Вот только ни в первый, ни во второй день рыжий котенок не нашелся. Сима-Серафима весь парк не по разу обошла. Под каждый куст заглянула - нету. Уж было думать начала - не котенок, видение. Фантазия детская, замутненным от болезни сознанием выданная. И сказать бы Машеньке о том…
Да только верит девочка. Верит Симе волшебнице. Ждет каждый день, надеется и, то ли от надежды этой, то ли от другого чего, науке неизвестного, на поправку идет.
Потому и молчит Сима. Старается. Каждый день в парк злополучный упорно возвращается. Обходит тропинки дорожки, кис-кискает. Веточкой-прутиком по траве ведет, высматривает. Плачет, почти отчаявшись. Сомневается...
А перед глазами - Машенька. Маленькая, рыжая. Надеющаяся. В отличие от Симы взрослой, ни секунды ни сомневающаяся. И разве может Сима такую веру детскую предать? Может сдаться?

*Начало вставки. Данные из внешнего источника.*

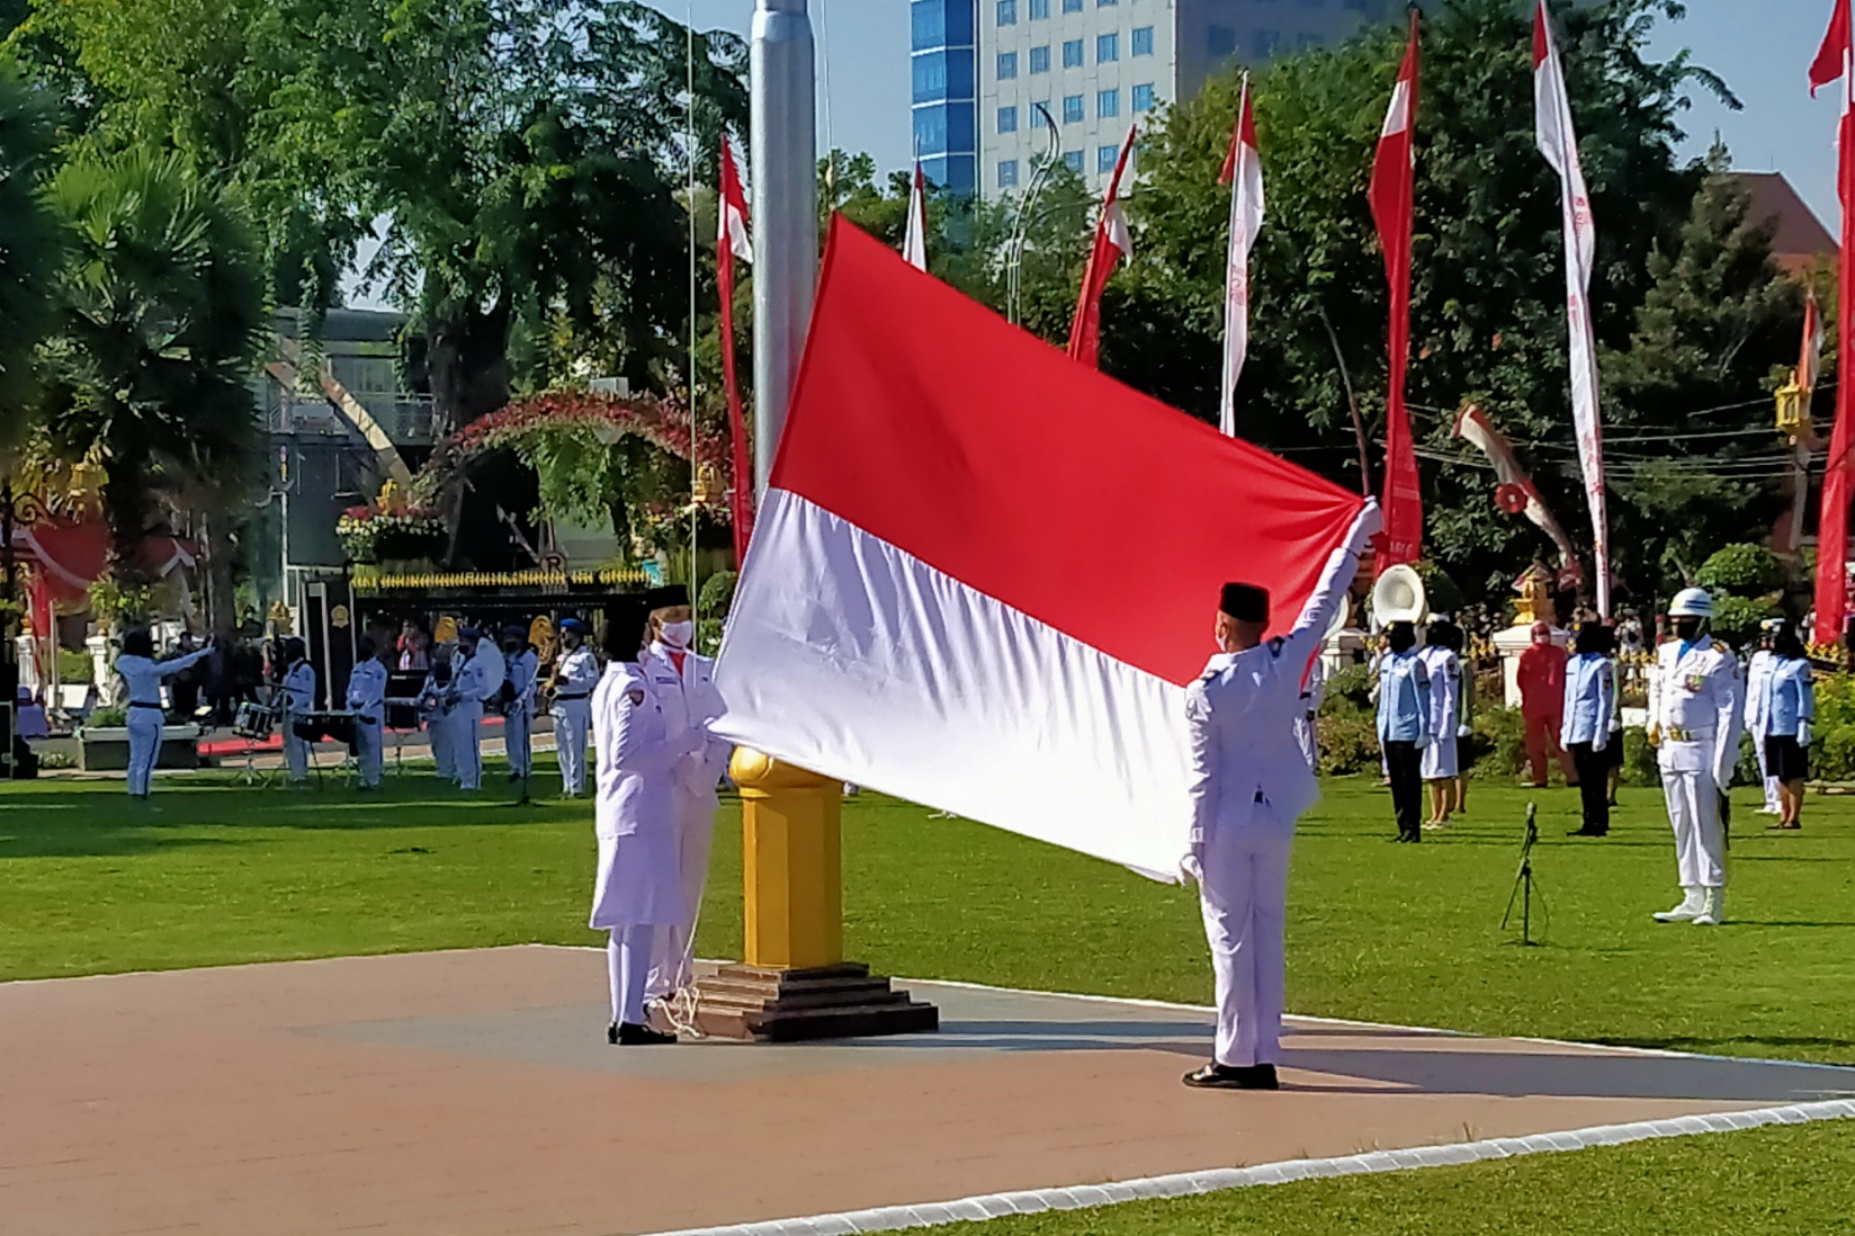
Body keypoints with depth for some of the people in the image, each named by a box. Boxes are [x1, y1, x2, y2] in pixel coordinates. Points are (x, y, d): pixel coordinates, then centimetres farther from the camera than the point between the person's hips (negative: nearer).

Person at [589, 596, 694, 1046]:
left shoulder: (606, 685, 16)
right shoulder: (632, 687, -13)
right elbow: (626, 754, -19)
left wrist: (673, 752, 23)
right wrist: (679, 745, -13)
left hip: (615, 814, 10)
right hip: (642, 815, -10)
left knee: (624, 921, 11)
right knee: (639, 919, -9)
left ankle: (621, 1016, 14)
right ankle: (631, 1018, -11)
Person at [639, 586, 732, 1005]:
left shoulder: (705, 670, 15)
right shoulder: (643, 670, -4)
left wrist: (713, 769, 0)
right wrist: (676, 766, -16)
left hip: (701, 792, 6)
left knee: (691, 887, 10)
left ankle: (681, 976, 19)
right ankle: (655, 982, -6)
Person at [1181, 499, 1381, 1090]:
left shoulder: (1205, 693, -13)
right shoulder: (1285, 662, -5)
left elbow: (1203, 776, -11)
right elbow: (1323, 600, 7)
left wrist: (1196, 845, -4)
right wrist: (1357, 536, 18)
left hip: (1228, 824, -4)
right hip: (1276, 818, 4)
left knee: (1230, 936, -1)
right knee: (1268, 933, 9)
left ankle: (1235, 1057, -1)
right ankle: (1264, 1056, 11)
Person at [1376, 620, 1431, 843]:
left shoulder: (1414, 664, -8)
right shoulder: (1385, 662, 14)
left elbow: (1422, 699, -9)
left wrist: (1423, 732, -13)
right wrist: (1381, 730, 17)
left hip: (1408, 732, -8)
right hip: (1389, 732, 8)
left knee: (1410, 781, -4)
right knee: (1396, 781, 9)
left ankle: (1413, 828, -2)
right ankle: (1403, 828, 14)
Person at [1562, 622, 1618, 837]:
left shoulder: (1602, 665, -6)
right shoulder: (1572, 664, 16)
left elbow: (1605, 701, -9)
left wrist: (1600, 733, -13)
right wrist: (1565, 731, 16)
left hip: (1592, 732, -7)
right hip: (1576, 733, 7)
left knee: (1597, 780, -4)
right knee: (1584, 781, 10)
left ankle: (1598, 823, -2)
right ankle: (1589, 822, 14)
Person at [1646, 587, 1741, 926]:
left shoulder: (1718, 659, -10)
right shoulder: (1665, 653, 12)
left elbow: (1730, 714, -12)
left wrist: (1722, 766, -17)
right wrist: (1654, 723, 12)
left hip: (1700, 751, -8)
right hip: (1669, 751, 8)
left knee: (1706, 827, -6)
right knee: (1682, 827, 11)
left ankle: (1714, 901, -1)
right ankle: (1693, 898, 18)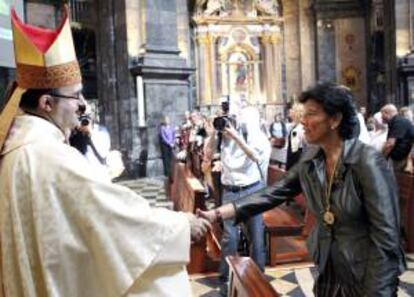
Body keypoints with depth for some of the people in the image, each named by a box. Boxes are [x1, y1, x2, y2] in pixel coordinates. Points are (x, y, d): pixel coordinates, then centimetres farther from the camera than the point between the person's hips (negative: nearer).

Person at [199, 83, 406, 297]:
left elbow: (386, 237, -21)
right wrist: (218, 214, -11)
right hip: (327, 270, 6)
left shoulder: (367, 161, -21)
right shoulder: (311, 158, -2)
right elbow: (275, 193, -4)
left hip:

Кулаки вот сжать может, как оказалось. С ресниц слезы вместе с отчаянием смахнуть и, задрав голову к черному осеннему небу, попросить. От души попросить. От сердца. Не чуда, нет. Котенка. Маленького, рыжего. Того самого, из парка. Того, который девочке, на одной надежде держащейся, ох, как нужен…
А случается чудо. Одним днем случается. И котенок рыжий, испуганный, все это время в листве осенней от Серафимы прячущийся, находится, и у Машеньки кризис проходит. Домой рыжика-веснушку выписывают!
Сима собственноручно в кудряшки медные бант синий вплетает, и плачет впервые не у кровати. У окна плачет. Смотрит, как на заднем сидении автомобиля маленькая девочка к себе маленького котенка прижимает. Бережно, заботливо. Совсем по-взрослому.
И верит, что он ее теперь вместо нее, Симы-Серафимы, хранить будет. Маленький такой. И тоже рыжий. И расти вместе с Машенькой будет. И взрослеть...
И пусть бы не ушла болезнь, не закончилась. У этих двоих еще есть время. И надежда есть. А лекарство… лекарство для Машеньки тоже, однажды, придумают.